## Activity
An exact reprint of the data below is required, line for line.

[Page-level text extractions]
◆ ◆ ◆ ◆ ◆ ◆ ◆
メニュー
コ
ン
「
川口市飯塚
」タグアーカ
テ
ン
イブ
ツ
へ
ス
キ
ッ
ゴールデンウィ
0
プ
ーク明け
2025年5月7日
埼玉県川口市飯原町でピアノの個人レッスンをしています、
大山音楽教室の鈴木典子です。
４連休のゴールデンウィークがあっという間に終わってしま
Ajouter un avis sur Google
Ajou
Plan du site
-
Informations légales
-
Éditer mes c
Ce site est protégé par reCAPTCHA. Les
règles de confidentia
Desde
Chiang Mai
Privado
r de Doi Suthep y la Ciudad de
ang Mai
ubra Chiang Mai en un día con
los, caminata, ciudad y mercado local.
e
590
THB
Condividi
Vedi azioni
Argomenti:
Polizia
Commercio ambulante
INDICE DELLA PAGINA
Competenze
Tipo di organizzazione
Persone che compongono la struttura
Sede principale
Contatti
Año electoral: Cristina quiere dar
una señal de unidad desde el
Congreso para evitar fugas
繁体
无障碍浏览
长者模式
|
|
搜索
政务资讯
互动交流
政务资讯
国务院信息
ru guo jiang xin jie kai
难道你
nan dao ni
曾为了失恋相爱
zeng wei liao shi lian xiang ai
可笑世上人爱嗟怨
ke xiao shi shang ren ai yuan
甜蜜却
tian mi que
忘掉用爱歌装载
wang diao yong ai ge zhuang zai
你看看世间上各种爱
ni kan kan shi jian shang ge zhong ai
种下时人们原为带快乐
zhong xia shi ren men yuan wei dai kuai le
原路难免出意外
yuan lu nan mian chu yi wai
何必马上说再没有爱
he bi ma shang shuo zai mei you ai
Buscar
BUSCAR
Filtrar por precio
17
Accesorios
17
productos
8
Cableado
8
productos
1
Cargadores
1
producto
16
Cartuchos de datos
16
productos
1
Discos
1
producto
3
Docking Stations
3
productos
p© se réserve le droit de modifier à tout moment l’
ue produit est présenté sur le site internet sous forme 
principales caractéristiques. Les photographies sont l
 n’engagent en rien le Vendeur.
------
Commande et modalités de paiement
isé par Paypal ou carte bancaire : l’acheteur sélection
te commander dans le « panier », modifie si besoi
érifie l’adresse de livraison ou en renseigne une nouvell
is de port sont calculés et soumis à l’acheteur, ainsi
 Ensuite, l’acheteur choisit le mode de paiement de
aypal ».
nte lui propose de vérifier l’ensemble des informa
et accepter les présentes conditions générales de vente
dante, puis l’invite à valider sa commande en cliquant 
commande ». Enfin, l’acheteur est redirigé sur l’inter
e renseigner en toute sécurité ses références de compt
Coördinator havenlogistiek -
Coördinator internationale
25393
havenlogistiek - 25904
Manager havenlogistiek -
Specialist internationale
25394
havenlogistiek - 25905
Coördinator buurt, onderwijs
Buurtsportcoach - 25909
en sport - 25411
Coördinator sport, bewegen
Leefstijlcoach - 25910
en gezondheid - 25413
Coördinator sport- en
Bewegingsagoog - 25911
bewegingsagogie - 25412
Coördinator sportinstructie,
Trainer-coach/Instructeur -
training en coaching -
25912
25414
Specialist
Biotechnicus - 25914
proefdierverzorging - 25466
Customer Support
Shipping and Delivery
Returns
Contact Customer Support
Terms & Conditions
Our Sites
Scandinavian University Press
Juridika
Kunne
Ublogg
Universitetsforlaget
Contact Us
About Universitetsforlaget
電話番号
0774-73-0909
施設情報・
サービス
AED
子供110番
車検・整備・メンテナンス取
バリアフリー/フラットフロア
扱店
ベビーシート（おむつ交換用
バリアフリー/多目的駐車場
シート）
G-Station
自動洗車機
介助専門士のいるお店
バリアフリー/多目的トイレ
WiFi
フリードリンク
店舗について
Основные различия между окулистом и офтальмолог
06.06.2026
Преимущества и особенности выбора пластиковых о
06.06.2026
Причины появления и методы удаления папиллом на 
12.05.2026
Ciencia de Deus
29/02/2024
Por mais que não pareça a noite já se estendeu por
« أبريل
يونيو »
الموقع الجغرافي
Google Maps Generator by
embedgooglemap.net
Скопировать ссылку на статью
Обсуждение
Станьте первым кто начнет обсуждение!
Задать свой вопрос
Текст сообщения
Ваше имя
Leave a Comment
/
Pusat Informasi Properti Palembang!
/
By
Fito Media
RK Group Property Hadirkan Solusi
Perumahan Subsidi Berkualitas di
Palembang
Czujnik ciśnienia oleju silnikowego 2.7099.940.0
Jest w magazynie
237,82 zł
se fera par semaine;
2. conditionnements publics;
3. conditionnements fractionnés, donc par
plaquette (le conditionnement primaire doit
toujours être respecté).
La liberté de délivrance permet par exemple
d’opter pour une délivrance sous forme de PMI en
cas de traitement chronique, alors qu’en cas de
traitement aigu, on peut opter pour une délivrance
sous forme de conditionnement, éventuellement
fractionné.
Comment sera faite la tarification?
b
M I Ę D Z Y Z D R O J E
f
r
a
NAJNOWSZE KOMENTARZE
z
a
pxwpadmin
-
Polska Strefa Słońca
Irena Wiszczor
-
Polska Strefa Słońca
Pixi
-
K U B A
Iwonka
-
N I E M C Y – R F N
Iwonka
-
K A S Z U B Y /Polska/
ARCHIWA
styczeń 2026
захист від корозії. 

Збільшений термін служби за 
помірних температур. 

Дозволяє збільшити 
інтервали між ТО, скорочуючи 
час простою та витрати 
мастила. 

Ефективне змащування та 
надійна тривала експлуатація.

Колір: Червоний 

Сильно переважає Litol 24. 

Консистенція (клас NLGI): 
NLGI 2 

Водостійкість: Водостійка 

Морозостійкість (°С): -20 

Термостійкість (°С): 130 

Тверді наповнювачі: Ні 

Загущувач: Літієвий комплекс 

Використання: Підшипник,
◆ ◆ ◆ ◆ ◆ ◆ ◆
## Solution
メニュー
コ
ン
「
川口市飯塚
」タグアーカ
テ
ン
イブ
ツ
へ
ス
キ
ッ
ゴールデンウィ
0
プ
ーク明け
2025年5月7日
埼玉県川口市飯原町でピアノの個人レッスンをしています、
大山音楽教室の鈴木典子です。
４連休のゴールデンウィークがあっという間に終わってしま
Ajouter un avis sur Google
Ajou
Plan du site
-
Informations légales
-
Éditer mes c
Ce site est protégé par reCAPTCHA. Les
règles de confidentia
Desde
Chiang Mai
Privado
r de Doi Suthep y la Ciudad de
ang Mai
ubra Chiang Mai en un día con
los, caminata, ciudad y mercado local.
e
590
THB
Condividi
Vedi azioni
Argomenti:
Polizia
Commercio ambulante
INDICE DELLA PAGINA
Competenze
Tipo di organizzazione
Persone che compongono la struttura
Sede principale
Contatti
Año electoral: Cristina quiere dar
una señal de unidad desde el
Congreso para evitar fugas
繁体
无障碍浏览
长者模式
|
|
搜索
政务资讯
互动交流
政务资讯
国务院信息
ru guo jiang xin jie kai
难道你
nan dao ni
曾为了失恋相爱
zeng wei liao shi lian xiang ai
可笑世上人爱嗟怨
ke xiao shi shang ren ai yuan
甜蜜却
tian mi que
忘掉用爱歌装载
wang diao yong ai ge zhuang zai
你看看世间上各种爱
ni kan kan shi jian shang ge zhong ai
种下时人们原为带快乐
zhong xia shi ren men yuan wei dai kuai le
原路难免出意外
yuan lu nan mian chu yi wai
何必马上说再没有爱
he bi ma shang shuo zai mei you ai
Buscar
BUSCAR
Filtrar por precio
17
Accesorios
17
productos
8
Cableado
8
productos
1
Cargadores
1
producto
16
Cartuchos de datos
16
productos
1
Discos
1
producto
3
Docking Stations
3
productos
p© se réserve le droit de modifier à tout moment l’
ue produit est présenté sur le site internet sous forme 
principales caractéristiques. Les photographies sont l
 n’engagent en rien le Vendeur.
------
Commande et modalités de paiement
isé par Paypal ou carte bancaire : l’acheteur sélection
te commander dans le « panier », modifie si besoi
érifie l’adresse de livraison ou en renseigne une nouvell
is de port sont calculés et soumis à l’acheteur, ainsi
 Ensuite, l’acheteur choisit le mode de paiement de
aypal ».
nte lui propose de vérifier l’ensemble des informa
et accepter les présentes conditions générales de vente
dante, puis l’invite à valider sa commande en cliquant 
commande ». Enfin, l’acheteur est redirigé sur l’inter
e renseigner en toute sécurité ses références de compt
Coördinator havenlogistiek -
Coördinator internationale
25393
havenlogistiek - 25904
Manager havenlogistiek -
Specialist internationale
25394
havenlogistiek - 25905
Coördinator buurt, onderwijs
Buurtsportcoach - 25909
en sport - 25411
Coördinator sport, bewegen
Leefstijlcoach - 25910
en gezondheid - 25413
Coördinator sport- en
Bewegingsagoog - 25911
bewegingsagogie - 25412
Coördinator sportinstructie,
Trainer-coach/Instructeur -
training en coaching -
25912
25414
Specialist
Biotechnicus - 25914
proefdierverzorging - 25466
Customer Support
Shipping and Delivery
Returns
Contact Customer Support
Terms & Conditions
Our Sites
Scandinavian University Press
Juridika
Kunne
Ublogg
Universitetsforlaget
Contact Us
About Universitetsforlaget
電話番号
0774-73-0909
施設情報・
サービス
AED
子供110番
車検・整備・メンテナンス取
バリアフリー/フラットフロア
扱店
ベビーシート（おむつ交換用
バリアフリー/多目的駐車場
シート）
G-Station
自動洗車機
介助専門士のいるお店
バリアフリー/多目的トイレ
WiFi
フリードリンク
店舗について
Основные различия между окулистом и офтальмолог
06.06.2026
Преимущества и особенности выбора пластиковых о
06.06.2026
Причины появления и методы удаления папиллом на 
12.05.2026
Ciencia de Deus
29/02/2024
Por mais que não pareça a noite já se estendeu por
« أبريل
يونيو »
الموقع الجغرافي
Google Maps Generator by
embedgooglemap.net
Скопировать ссылку на статью
Обсуждение
Станьте первым кто начнет обсуждение!
Задать свой вопрос
Текст сообщения
Ваше имя
Leave a Comment
/
Pusat Informasi Properti Palembang!
/
By
Fito Media
RK Group Property Hadirkan Solusi
Perumahan Subsidi Berkualitas di
Palembang
Czujnik ciśnienia oleju silnikowego 2.7099.940.0
Jest w magazynie
237,82 zł
se fera par semaine;
2. conditionnements publics;
3. conditionnements fractionnés, donc par
plaquette (le conditionnement primaire doit
toujours être respecté).
La liberté de délivrance permet par exemple
d’opter pour une délivrance sous forme de PMI en
cas de traitement chronique, alors qu’en cas de
traitement aigu, on peut opter pour une délivrance
sous forme de conditionnement, éventuellement
fractionné.
Comment sera faite la tarification?
b
M I Ę D Z Y Z D R O J E
f
r
a
NAJNOWSZE KOMENTARZE
z
a
pxwpadmin
-
Polska Strefa Słońca
Irena Wiszczor
-
Polska Strefa Słońca
Pixi
-
K U B A
Iwonka
-
N I E M C Y – R F N
Iwonka
-
K A S Z U B Y /Polska/
ARCHIWA
styczeń 2026
захист від корозії. 

Збільшений термін служби за 
помірних температур. 

Дозволяє збільшити 
інтервали між ТО, скорочуючи 
час простою та витрати 
мастила. 

Ефективне змащування та 
надійна тривала експлуатація.

Колір: Червоний 

Сильно переважає Litol 24. 

Консистенція (клас NLGI): 
NLGI 2 

Водостійкість: Водостійка 

Морозостійкість (°С): -20 

Термостійкість (°С): 130 

Тверді наповнювачі: Ні 

Загущувач: Літієвий комплекс 

Використання: Підшипник,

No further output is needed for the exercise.